SELECTED EXTRACT section start

LinkedIn is a valuable networking tool. And many hiring managers and recruiters use it to search for potential candidates.
Make sure to optimize your LinkedIn page with relevant keywords and information about your skills and experience.
Pro Tip: A great way to check your LinkedIn profile is to download Teal's Free Chrome Extension, which includes an automated LinkedIn Review. Once you install the extension, navigate to your LinkedIn profile page and click on the Teal logo. You'll see a list of recommendations on how best to optimize your profile, and you can make updates as needed.
Once your resume and LinkedIn profile are ready, it's time to start researching job openings in your field (or in the industry you want to work in)—identifying positions that align with your career goals.
Stay organized and, in one central location, track 10–15 jobs each day that interest you using a tool like the Teal Job Tracker. Of course, you don't have to apply to all of these jobs, but having the details in one place will help you sort through them quickly and easily.
After you've identified potential job opportunities, it's time to start applying!
And while the modern application process might seem daunting, it doesn't have to be.
Using tools like Teal to track every step of each application and ChatGPT for cover letters or individual achievements will help save both time and energy.
In addition, Teal can now automatically fill your job applications with the help of your resume and the job descriptions you've saved inside the Job Tracker tool.
Teal uses OpenAI's GPT to skim all this information, provide personalized answers, and help you automatically apply for the roles that excite you most. The best part? You never have to manually enter repetitive details like your address, phone number, email, years of experience, or college degree ever again.
Interviewing after a job loss can be nerve-wracking. But your success lies in one word: confidence.
If you've been laid off, simply be honest about the circumstances surrounding your job loss. Be sure to highlight any positive experiences or accomplishments from your time at the company.
And when interviewing after being fired, focus on what you've learned from the experience and confidently express how you've grown personally and professionally.
In both cases, be prepared to answer questions about why you left your previous role and to discuss your career goals (and how they align with the position you're applying for).

SELECTED EXTRACT section end
EXCERPTED DATA section start

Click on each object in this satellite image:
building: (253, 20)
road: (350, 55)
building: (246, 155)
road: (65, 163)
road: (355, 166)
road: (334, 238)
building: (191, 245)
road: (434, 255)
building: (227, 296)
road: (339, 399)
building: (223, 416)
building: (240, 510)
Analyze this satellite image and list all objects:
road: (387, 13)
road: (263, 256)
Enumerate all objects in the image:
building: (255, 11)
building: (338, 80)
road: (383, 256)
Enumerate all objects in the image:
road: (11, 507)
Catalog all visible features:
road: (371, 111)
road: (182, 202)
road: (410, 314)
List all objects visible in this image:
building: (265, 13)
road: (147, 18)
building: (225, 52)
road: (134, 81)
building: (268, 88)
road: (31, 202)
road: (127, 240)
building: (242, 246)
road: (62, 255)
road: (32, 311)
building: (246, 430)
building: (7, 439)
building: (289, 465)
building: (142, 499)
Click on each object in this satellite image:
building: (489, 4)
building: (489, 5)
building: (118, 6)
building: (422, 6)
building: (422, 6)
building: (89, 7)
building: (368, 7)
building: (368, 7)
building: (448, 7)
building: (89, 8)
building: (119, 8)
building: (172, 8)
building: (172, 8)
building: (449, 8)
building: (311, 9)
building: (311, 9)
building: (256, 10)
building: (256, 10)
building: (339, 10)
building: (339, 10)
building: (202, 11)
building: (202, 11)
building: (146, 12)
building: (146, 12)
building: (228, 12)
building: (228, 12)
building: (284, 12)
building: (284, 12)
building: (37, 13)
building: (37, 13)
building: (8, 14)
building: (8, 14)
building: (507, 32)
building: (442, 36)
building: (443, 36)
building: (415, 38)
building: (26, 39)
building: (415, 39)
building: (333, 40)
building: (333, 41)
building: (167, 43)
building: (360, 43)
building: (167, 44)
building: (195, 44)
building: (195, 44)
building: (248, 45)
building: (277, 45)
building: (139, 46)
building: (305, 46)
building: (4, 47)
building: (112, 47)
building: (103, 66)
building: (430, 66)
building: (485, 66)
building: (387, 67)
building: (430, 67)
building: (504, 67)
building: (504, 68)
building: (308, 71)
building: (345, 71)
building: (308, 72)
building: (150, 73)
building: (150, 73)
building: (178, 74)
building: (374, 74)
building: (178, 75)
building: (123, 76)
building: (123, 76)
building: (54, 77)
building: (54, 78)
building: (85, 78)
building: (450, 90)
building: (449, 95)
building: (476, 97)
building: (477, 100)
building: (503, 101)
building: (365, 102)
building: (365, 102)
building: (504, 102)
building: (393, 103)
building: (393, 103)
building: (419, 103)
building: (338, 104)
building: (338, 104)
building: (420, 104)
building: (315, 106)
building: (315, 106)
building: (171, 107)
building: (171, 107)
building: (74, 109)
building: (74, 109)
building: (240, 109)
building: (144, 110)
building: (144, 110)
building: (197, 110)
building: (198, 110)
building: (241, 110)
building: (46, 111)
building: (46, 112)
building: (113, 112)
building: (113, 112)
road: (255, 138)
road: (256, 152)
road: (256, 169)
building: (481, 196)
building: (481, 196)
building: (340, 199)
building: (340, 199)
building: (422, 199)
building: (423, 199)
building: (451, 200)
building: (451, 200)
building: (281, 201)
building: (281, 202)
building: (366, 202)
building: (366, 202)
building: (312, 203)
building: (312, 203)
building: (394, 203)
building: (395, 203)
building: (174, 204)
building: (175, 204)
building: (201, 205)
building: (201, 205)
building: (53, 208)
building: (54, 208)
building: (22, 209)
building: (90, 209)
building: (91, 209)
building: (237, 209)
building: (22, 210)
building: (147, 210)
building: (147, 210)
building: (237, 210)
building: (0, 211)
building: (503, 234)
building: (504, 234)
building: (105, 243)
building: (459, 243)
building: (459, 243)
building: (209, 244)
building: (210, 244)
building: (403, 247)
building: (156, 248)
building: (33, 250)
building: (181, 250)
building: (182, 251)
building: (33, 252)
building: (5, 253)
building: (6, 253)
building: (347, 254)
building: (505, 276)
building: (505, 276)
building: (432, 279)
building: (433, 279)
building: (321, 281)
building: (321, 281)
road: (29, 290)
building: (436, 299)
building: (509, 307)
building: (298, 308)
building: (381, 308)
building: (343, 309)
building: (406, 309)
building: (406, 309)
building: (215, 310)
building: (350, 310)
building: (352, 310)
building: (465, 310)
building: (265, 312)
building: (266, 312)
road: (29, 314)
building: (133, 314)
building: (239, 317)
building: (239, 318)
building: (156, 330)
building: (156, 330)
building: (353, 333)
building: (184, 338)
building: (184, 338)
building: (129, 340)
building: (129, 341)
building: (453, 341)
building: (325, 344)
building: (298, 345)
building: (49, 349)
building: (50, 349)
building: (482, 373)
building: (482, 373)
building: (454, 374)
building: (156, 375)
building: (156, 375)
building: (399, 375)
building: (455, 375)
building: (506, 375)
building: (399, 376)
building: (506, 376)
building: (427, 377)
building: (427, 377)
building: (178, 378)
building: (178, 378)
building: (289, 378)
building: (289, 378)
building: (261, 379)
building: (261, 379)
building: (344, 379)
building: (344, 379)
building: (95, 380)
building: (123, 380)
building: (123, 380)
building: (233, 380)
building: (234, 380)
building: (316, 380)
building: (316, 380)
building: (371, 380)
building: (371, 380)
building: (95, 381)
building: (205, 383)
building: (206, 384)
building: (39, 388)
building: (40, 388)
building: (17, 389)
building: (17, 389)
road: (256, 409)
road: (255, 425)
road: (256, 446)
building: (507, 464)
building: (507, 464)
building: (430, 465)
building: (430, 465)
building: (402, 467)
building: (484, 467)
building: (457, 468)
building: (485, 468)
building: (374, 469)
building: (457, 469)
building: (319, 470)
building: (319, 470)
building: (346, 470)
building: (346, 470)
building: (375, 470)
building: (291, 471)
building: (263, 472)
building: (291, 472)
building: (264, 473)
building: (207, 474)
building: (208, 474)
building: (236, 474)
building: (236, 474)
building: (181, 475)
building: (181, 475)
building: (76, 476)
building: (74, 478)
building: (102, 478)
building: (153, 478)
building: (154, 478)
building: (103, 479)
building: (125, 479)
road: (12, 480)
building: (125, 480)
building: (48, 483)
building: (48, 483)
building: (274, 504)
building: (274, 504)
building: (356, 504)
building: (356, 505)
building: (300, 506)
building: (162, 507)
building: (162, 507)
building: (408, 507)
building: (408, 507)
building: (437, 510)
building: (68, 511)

EXCERPTED DATA section end

Copy out the passage on job hunting after a job loss in full, word for word.

| RESPONSE |
LinkedIn is a valuable networking tool. And many hiring managers and recruiters use it to search for potential candidates.
Make sure to optimize your LinkedIn page with relevant keywords and information about your skills and experience.
Pro Tip: A great way to check your LinkedIn profile is to download Teal's Free Chrome Extension, which includes an automated LinkedIn Review. Once you install the extension, navigate to your LinkedIn profile page and click on the Teal logo. You'll see a list of recommendations on how best to optimize your profile, and you can make updates as needed.
Once your resume and LinkedIn profile are ready, it's time to start researching job openings in your field (or in the industry you want to work in)—identifying positions that align with your career goals.
Stay organized and, in one central location, track 10–15 jobs each day that interest you using a tool like the Teal Job Tracker. Of course, you don't have to apply to all of these jobs, but having the details in one place will help you sort through them quickly and easily.
After you've identified potential job opportunities, it's time to start applying!
And while the modern application process might seem daunting, it doesn't have to be.
Using tools like Teal to track every step of each application and ChatGPT for cover letters or individual achievements will help save both time and energy.
In addition, Teal can now automatically fill your job applications with the help of your resume and the job descriptions you've saved inside the Job Tracker tool.
Teal uses OpenAI's GPT to skim all this information, provide personalized answers, and help you automatically apply for the roles that excite you most. The best part? You never have to manually enter repetitive details like your address, phone number, email, years of experience, or college degree ever again.
Interviewing after a job loss can be nerve-wracking. But your success lies in one word: confidence.
If you've been laid off, simply be honest about the circumstances surrounding your job loss. Be sure to highlight any positive experiences or accomplishments from your time at the company.
And when interviewing after being fired, focus on what you've learned from the experience and confidently express how you've grown personally and professionally.
In both cases, be prepared to answer questions about why you left your previous role and to discuss your career goals (and how they align with the position you're applying for).